(Saved data entries)

============

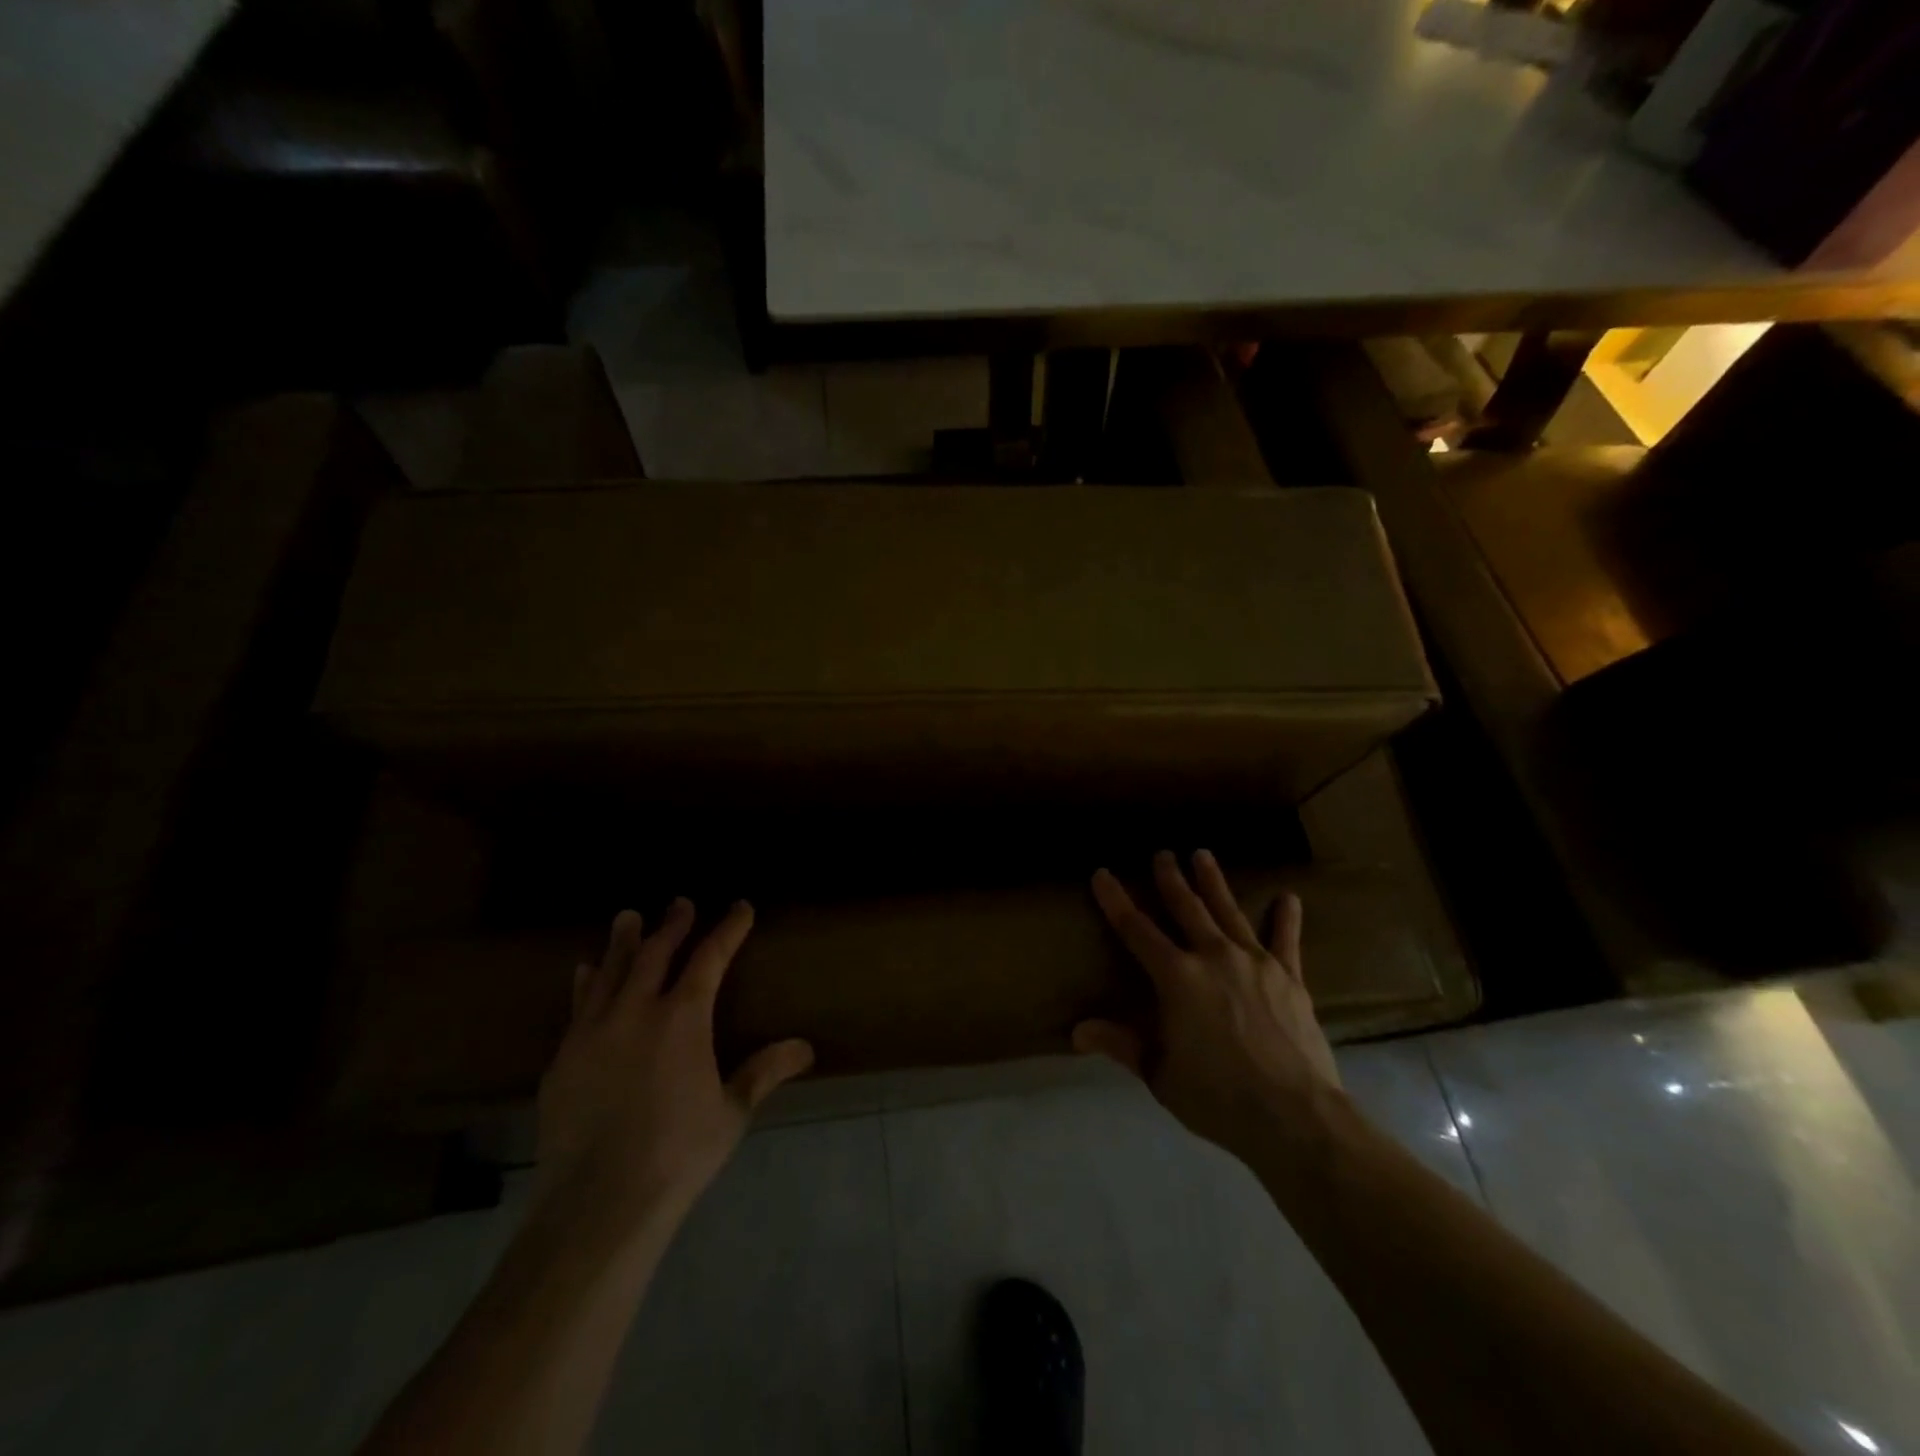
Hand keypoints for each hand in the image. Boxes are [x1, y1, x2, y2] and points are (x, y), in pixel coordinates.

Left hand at [530, 900, 813, 1251]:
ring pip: (610, 971)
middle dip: (672, 925)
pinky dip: (586, 982)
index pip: (710, 958)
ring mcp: (593, 1033)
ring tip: (628, 917)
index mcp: (682, 1019)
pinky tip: (585, 972)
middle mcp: (636, 1012)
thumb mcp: (731, 1113)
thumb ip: (764, 1072)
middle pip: (655, 953)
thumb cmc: (677, 1155)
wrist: (597, 1206)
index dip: (728, 929)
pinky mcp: (563, 1060)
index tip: (740, 908)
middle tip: (680, 903)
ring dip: (623, 941)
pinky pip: (578, 1006)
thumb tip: (805, 1047)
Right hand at [1074, 850, 1341, 1157]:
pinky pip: (1285, 940)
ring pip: (1228, 911)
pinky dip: (1285, 918)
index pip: (1135, 930)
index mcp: (1176, 977)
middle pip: (1186, 908)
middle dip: (1170, 879)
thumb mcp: (1160, 1074)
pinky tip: (1288, 897)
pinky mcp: (1289, 977)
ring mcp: (1254, 962)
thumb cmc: (1217, 1097)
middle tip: (1162, 854)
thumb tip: (1078, 1031)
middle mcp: (1212, 956)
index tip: (1102, 874)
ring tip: (1202, 855)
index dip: (1115, 900)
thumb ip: (1122, 1044)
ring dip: (1213, 882)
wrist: (1293, 1115)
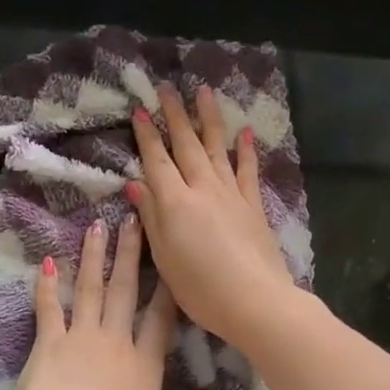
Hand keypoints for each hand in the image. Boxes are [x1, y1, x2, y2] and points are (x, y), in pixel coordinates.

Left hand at [8, 215, 225, 389]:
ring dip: (94, 257)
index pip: (161, 317)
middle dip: (130, 255)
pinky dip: (47, 286)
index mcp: (144, 363)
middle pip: (125, 291)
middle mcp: (115, 341)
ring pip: (90, 290)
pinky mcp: (48, 342)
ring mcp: (80, 337)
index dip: (168, 286)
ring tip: (97, 226)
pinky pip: (49, 308)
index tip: (173, 256)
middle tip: (133, 220)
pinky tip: (48, 262)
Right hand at [125, 83, 296, 349]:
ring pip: (217, 148)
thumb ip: (150, 217)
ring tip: (203, 92)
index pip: (157, 161)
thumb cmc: (200, 287)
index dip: (147, 136)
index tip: (140, 110)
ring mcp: (232, 194)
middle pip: (186, 146)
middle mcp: (203, 189)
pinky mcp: (253, 206)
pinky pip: (247, 171)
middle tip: (167, 89)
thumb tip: (135, 184)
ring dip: (209, 119)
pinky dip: (245, 150)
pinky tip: (243, 132)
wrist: (254, 300)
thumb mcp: (164, 256)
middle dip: (176, 116)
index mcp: (175, 202)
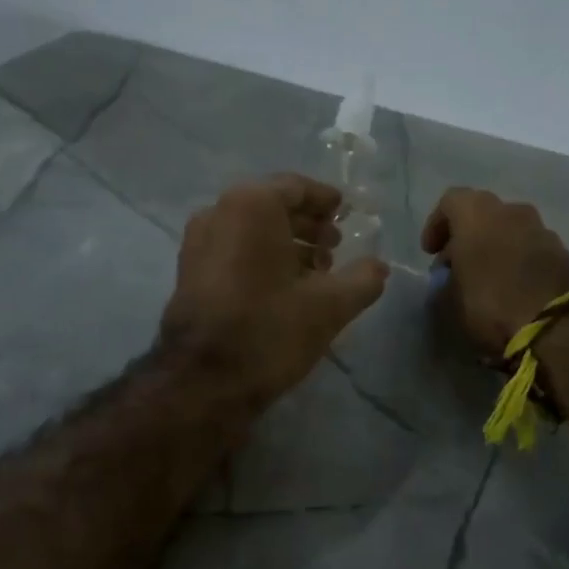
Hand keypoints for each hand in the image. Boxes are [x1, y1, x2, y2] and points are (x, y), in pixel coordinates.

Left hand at [161, 174, 389, 404]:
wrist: (201, 380)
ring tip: (315, 271)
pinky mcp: (189, 270)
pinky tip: (284, 286)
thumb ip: (363, 279)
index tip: (346, 214)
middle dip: (307, 224)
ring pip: (251, 228)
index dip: (326, 200)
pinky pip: (233, 247)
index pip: (296, 188)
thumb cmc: (269, 329)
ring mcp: (197, 241)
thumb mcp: (329, 305)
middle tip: (335, 247)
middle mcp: (218, 211)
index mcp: (251, 205)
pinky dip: (260, 255)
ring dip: (285, 242)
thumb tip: (379, 267)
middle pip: (272, 205)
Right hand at [421, 188, 568, 355]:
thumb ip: (448, 279)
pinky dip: (521, 261)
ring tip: (489, 278)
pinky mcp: (567, 254)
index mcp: (478, 214)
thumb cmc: (492, 305)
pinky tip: (515, 288)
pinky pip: (534, 249)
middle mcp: (513, 212)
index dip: (437, 224)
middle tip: (459, 265)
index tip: (431, 252)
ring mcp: (544, 231)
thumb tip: (453, 276)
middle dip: (469, 236)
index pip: (451, 201)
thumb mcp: (451, 300)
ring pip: (512, 230)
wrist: (558, 328)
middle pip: (484, 213)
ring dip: (498, 247)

============

• Problem to work on
Output the lines of the records above exactly as they appear, from the line containing "middle dip: (1170, 879)" through the line containing "index dip: (1115, 900)".

• Output of the task
middle dip: (1170, 879)
thumb mcp: (1160, 1074)
pinky tip: (1288, 897)
pinky mcp: (1289, 977)
ring mcp: (1254, 962)
thumb cmc: (1217, 1097)
middle tip: (1162, 854)
thumb tip: (1078, 1031)
middle mcp: (1212, 956)
index tip: (1102, 874)
ring tip: (1202, 855)
index dip: (1115, 900)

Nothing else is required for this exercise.